When Donald Trump came into office, he re-tightened some of the restrictions his predecessor had loosened, especially when it came to travel and remittances. Although President Trump did not make many changes on the telecommunications front, his White House’s overall Cuba policy created uncertainty that put major investment plans on pause.
For the Tech industry to realize its dreams of a “wired” Cuba, it needs the Trump policies peeled back and travel to the communist nation unrestricted.
Google is among the firms that can’t wait to sink its teeth into Havana. The search engine giant, which also owns YouTube and sponsors the Android mobile operating system, signed an agreement last year with Cuba’s state-run telecom to share Internet traffic, but that’s seen as little more than a baby step toward where the company really wants to go.

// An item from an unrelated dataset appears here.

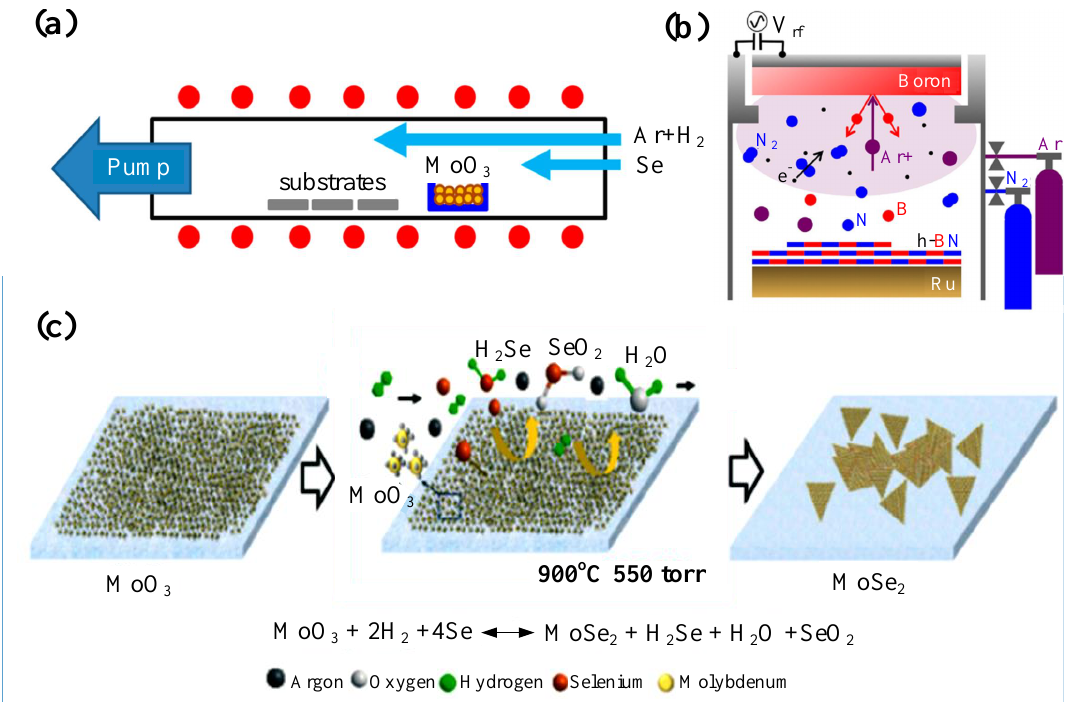
Figure 6. The preparation of 2D materials based on deposition methods. ( a ) Schematic of layered MoSe 2 grown by CVD. Adapted with permission from reference [137]. Copyright 2010 American Chemical Society. ( b ) Schematic of BN films grown by MSD. Adapted with permission from [140]. Copyright 2012 American Chemical Society. ( c ) Schematic of MoSe 2 monolayer grown by PLD and selenidation techniques. Adapted with permission from [141]. Copyright 2016 The Royal Society of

Nancy Scola of Politico writes:
Enter the president-elect. Biden has said he’ll overhaul the U.S. approach to Cuba: “In large part, I’d go back,” he said. What exactly does that reset look like? TBD.

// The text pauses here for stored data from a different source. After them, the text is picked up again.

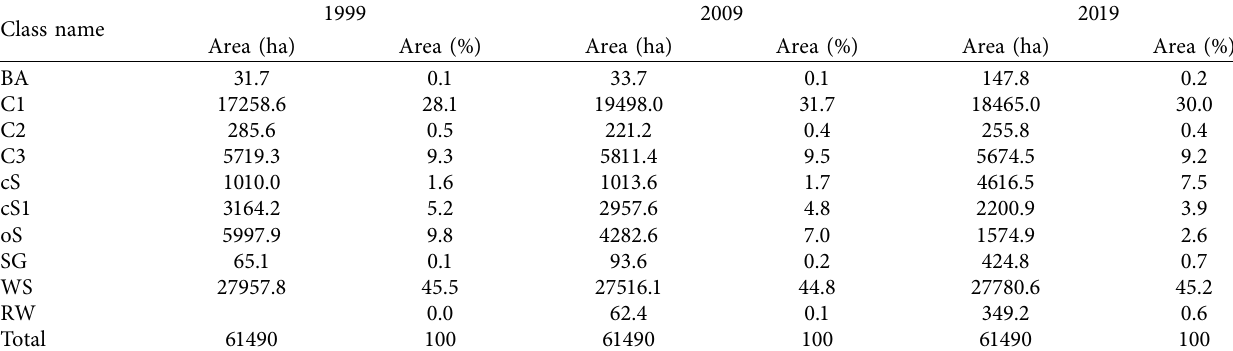
Figure 7: (a) LULC map in 1999. (b) LULC in map 2009. (c) LULC map in 2019. Table 4: LULC class transitions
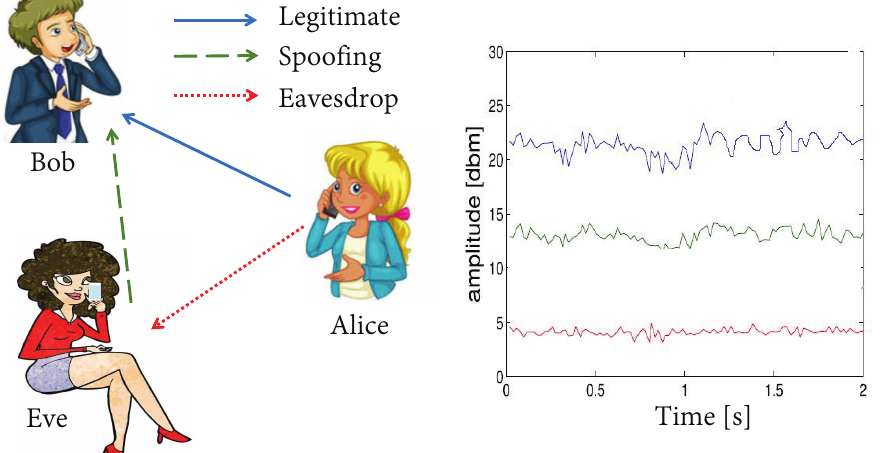
Figure 1. Security authentication system between Alice and Bob based on physical layer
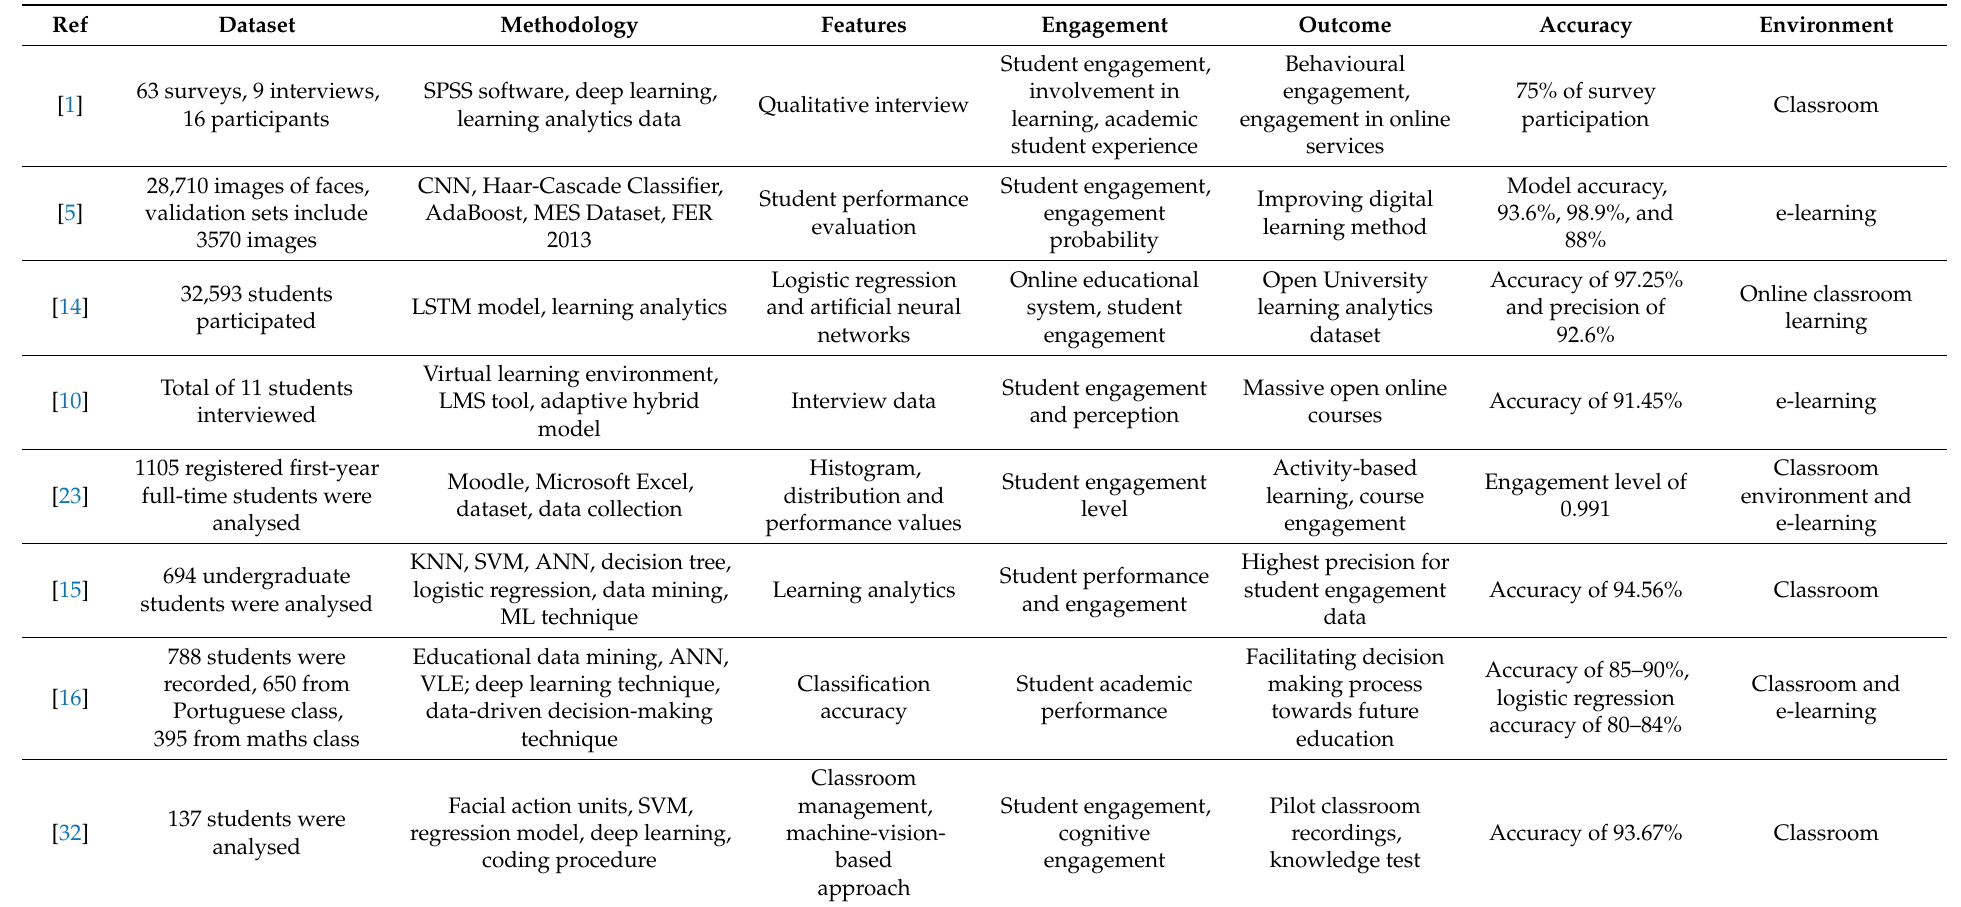
Table 1. List of Past Paper References with Methodology Used and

When it comes to Cuba policy, “what you can expect under Biden is that empowering the Cuban people and empowering the Cuban private sector — and the growing tech entrepreneurial sector — is a priority,” says Ricardo Herrero, executive director of the nonprofit Cuba Study Group….
Should Biden launch a meaningful effort to unthaw U.S. relations with Cuba (again), it could be a boon to U.S. tech. Just opening up travel by Americans to Cuba could increase demand for the sort of robust connectivity that American companies can help provide.

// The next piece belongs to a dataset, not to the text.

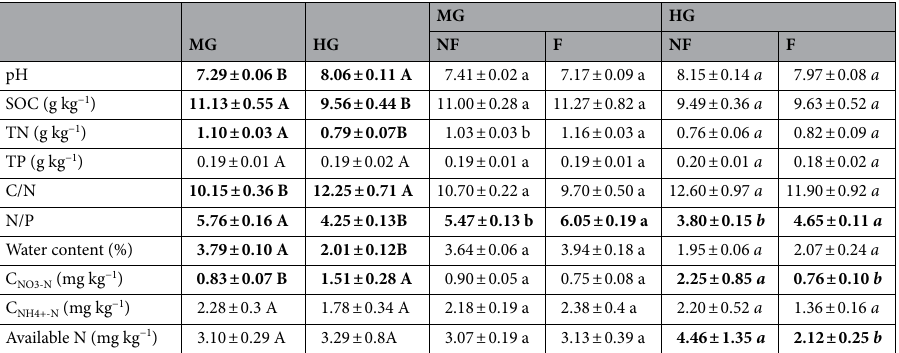
Table 1. Soil physicochemical properties of experimental site with moderately grazed history (MG) and site with heavily grazed management (HG). To compare the effects of heavy grazing and moderate grazing on soil physical and chemical properties with or without enclosure condition, the average values of NF and F under MG/HG condition were calculated and showed in the first two columns of “MG”/“HG”. NF, non-fenced; F, fenced treatment. Different normal and italic lowercase letters indicate differences between non-fenced (free grazing) and fenced treatment at the MG and HG sites, respectively ( p < 0.05, n = 4). Different capital letters indicate differences between the MG and HG sites across non-fenced and fenced treatment ( p < 0.05, n = 8). TN total N concentration, TP total phosphorus concentration, SOC soil organic carbon concentration, C NO3-N NO 3 − -N concentration, C NH4+-N NH 4 + -N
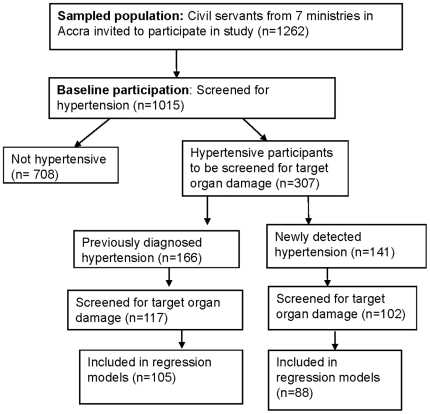
Flow diagram of study activities.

Who cares if Cuba is a human rights-abusing dictatorship that promotes communist abroad and hates the United States? So long as Big Tech gets to line their pockets, who cares how much we enrich and empower the Castros? And who cares about the danger that their proximity (103 miles) to the U.S. could pose? Google certainly doesn’t.
Remember when big business and liberals combined to tell us that normalizing relations with Beijing would be a great idea? It would make American companies lots of money while reducing tensions with a communist nation.
Then Richard Nixon went to China and, thanks to massive investment from the Western World, the communist regime has become the world’s second greatest superpower and an existential threat to America. If the left and tech elites get their way, that story will play out all over again with Cuba.
Big Tech has other monetary reasons for supporting Joe Biden. Under the Democrat, Trump-era visa rules would be repealed so that corporations would have an easier time hiring and giving H1-B visas to foreign workers instead of to college-educated American citizens.
TechNet, a group of industry executives from companies such as Amazon, Apple, Cisco, Dell, Facebook, and Google, filed amicus briefs in support of lawsuits challenging the Trump administration visa rules.
“[The Biden Team has] indicated they are going to be very different than the Trump administration on high-skilled immigration, immigration in general,” said TechNet CEO Linda Moore. “High-skilled immigration … has led to so much growth and technological superiority and competitiveness for the U.S.”
With Biden already planning to fill his administration with Big Tech bigwigs such as former Google CEO Eric Schmidt, his presidency would be nothing more than a front by which Silicon Valley directly dictates national policy. It would really be Big Brother sitting in the Oval Office.